Ukraine's envoy Andriy Yermak, meeting reporters separately, said that the talks were "not easy".
"The support for the sustainable cease-fire is extremely important," he said, adding that there were differences over the interpretation of the Minsk Agreement, which ended the worst of the fighting in 2014.
"The very important thing is that today's communique is the first meaningful document we managed to agree on since December 2019"when Russian President Vladimir Putin and his Ukrainian counterpart Volodymyr Zelensky met in Paris.
An aide to French President Emmanuel Macron, speaking on condition of anonymity, stressed that the Paris talks had been about resolving the separatist fighting in eastern Ukraine since 2014, not the threat of a Russian invasion.
But "the question was whether the Russians wanted to signal a thaw", he said, adding that the "difficult" discussions had ultimately resulted in something positive.
"In the current circumstances, we received a good signal," he said.
The Russian Foreign Ministry said on Wednesday that it had received written responses from the United States and NATO to Russian security proposals.
U.S. Secretary of State Antony Blinken said the written response was delivered in person to the Russian Foreign Ministry by U.S. Ambassador to Russia John Sullivan. The NATO proposal was sent in "parallel with the United States", NATO Secretary-General Jens Stoltenberg said.
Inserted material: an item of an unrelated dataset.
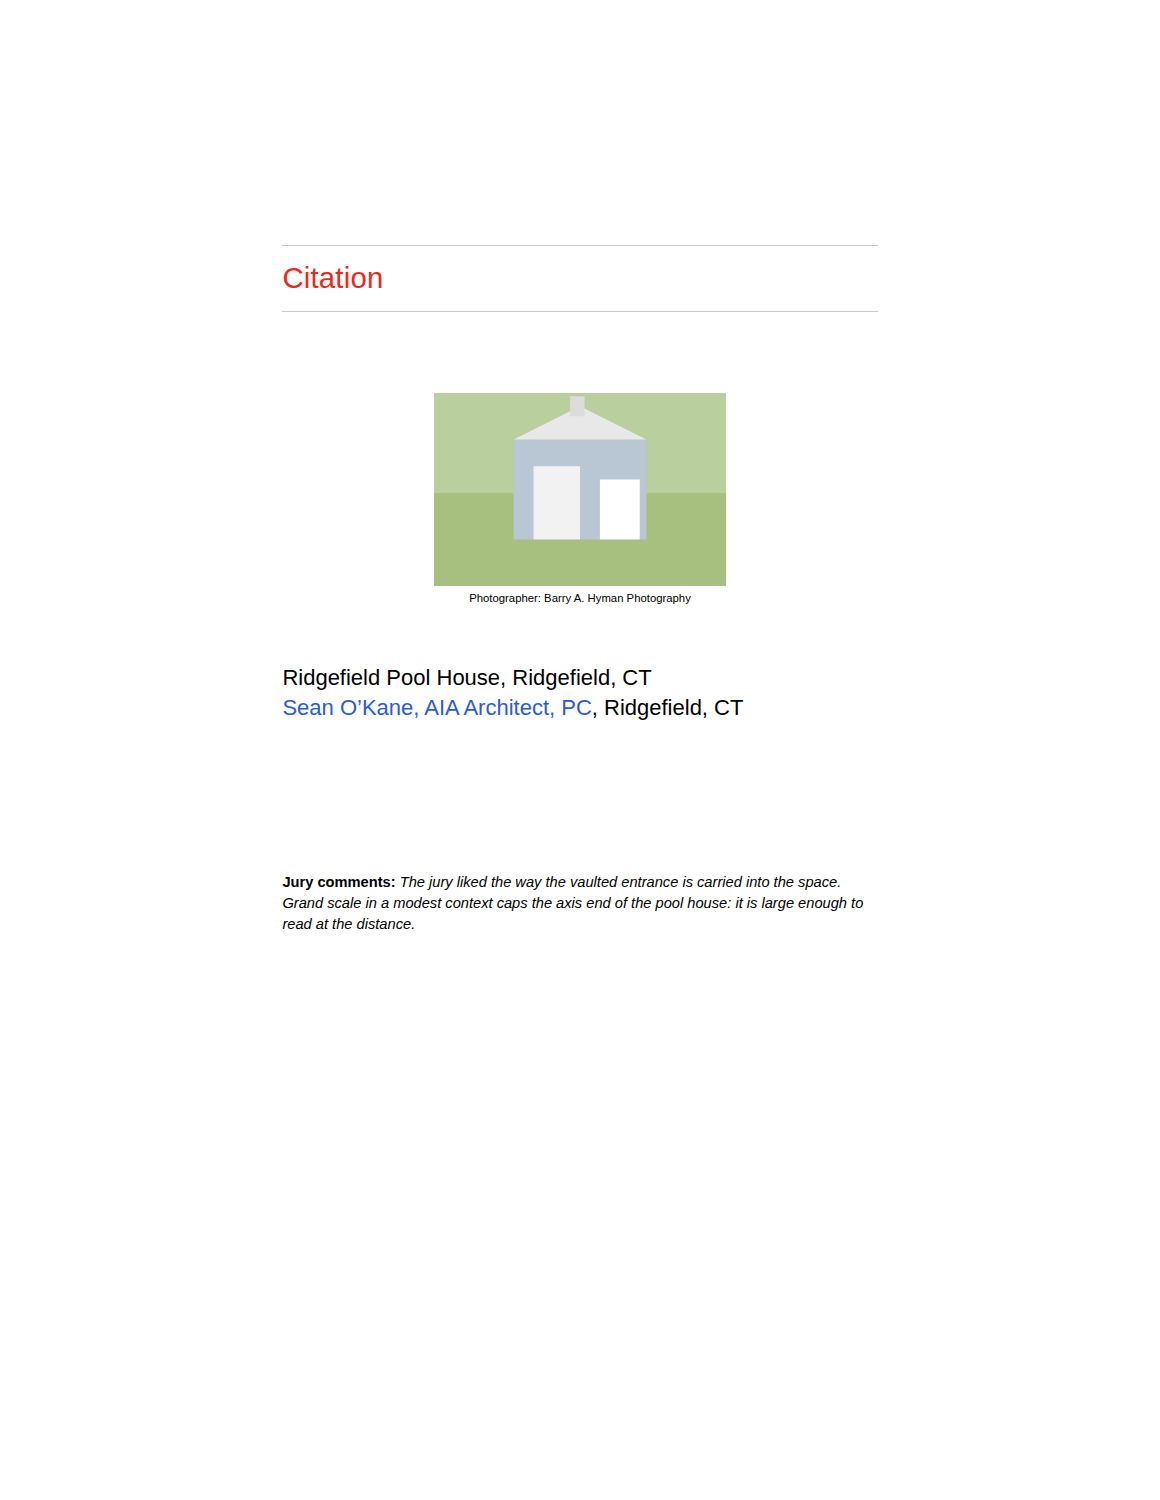Citation
Photographer: Barry A. Hyman Photography
Ridgefield Pool House, Ridgefield, CT
Sean O’Kane, AIA Architect, PC, Ridgefield, CT
Jury comments: The jury liked the way the vaulted entrance is carried into the space. Grand scale in a modest context caps the axis end of the pool house: it is large enough to read at the distance.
"We're open to dialogue. We prefer diplomacy and we're prepared to move forward where there is the possibility of communication, cooperation," Blinken said, while stressing "there are core principles that we are committed to uphold and defend, including Ukraine's sovereignty and territorial integrity, and the right of states to choose their own security arrangements and alliances".
On the written response, the Russian Foreign Ministry said in a statement: "Deputy Minister of Foreign Affairs of Russia Alexander Grushko received U.S. Ambassador to Moscow John Sullivan at his request."
The U.S. and NATO responses come a month after Russia made public a list of ambitious demands for security guarantees that sought to limit the Western military bloc's role in Ukraine and other former Soviet territories.
Earlier on Wednesday, Russian Foreign Minister Sergey Lavrov told the State Duma, Russia's legislature, that Russia would not release the U.S. response to Russia's security demands but, if asked, would disclose the general meaning of the answers.